Below are three examples of great heritage meat chickens that you can breed yourself:
Bresse Meat Chicken
The Bresse chicken breed is renowned for its delicious and very tender meat. They are most commonly white and rather large in size. These unique birds are loved by many chefs and foodies, as they are known for their great flavor that is sure to meet your gastronomic expectations.
As a Bresse keeper, I can absolutely confirm this reputation to be true. Bresse chickens are a great alternative if you’re looking for heritage meat and want the best of what’s available.
Technically, only Bresse chickens bred in France can be referred to as “true” Bresse chickens. However, unless international designation of origin protection regulation is important to you, the name doesn’t really matter. But they are not available in most hatcheries, and you may have to look around for a breeder.
The Orpington is a large dual-purpose breed raised for both eggs and meat. It has been one of the most popular backyard chickens in America for years because they are very easy to keep and breed.
These birds grow quite fast; they have strong health and are hardy enough to handle most climates and weather conditions. The meat is tender and flavorful, and they are good egg-layers. Great for the backyard or self-sufficient homestead, these are a favorite among poultry enthusiasts.
Orpington can’t compete with Cornish Cross in terms of cost-efficiency (no heritage chickens can), but you can still make some extra money producing and selling their meat.
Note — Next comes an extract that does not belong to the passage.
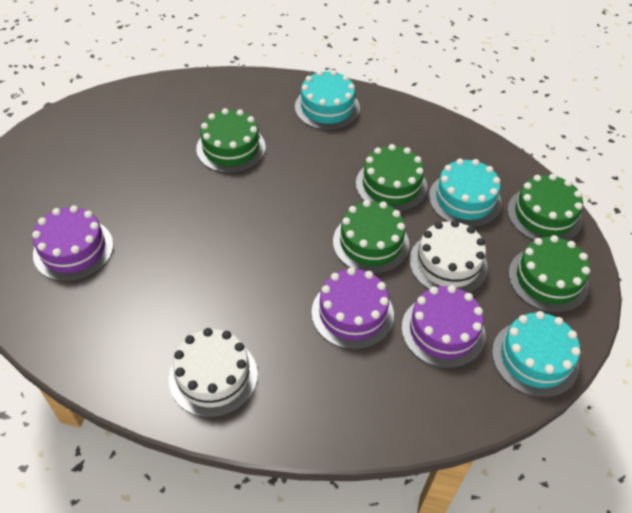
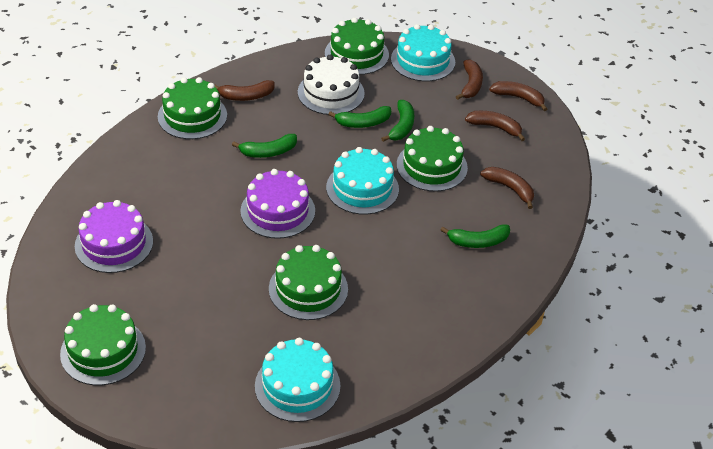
brown banana: 0 -> 5
green banana: 0 -> 4
purple cake: 3 -> 2
white cake: 2 -> 1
Sussex chickens are a good all-purpose bird to have on your homestead. They’re effective meat producers that mature relatively quickly and grow to full size fast as well. Sussex hens make strong egg layers and have an excellent disposition. As a child, my favorite and most loving rooster (by the imaginative name of Mr. Rooster) was a Sussex.
A dual-purpose breed, these birds are a good choice for any chicken keeper looking for suitable large fowl with hearty appetites but great meat too. It used to be a very popular meat bird before the Cornish Cross was introduced.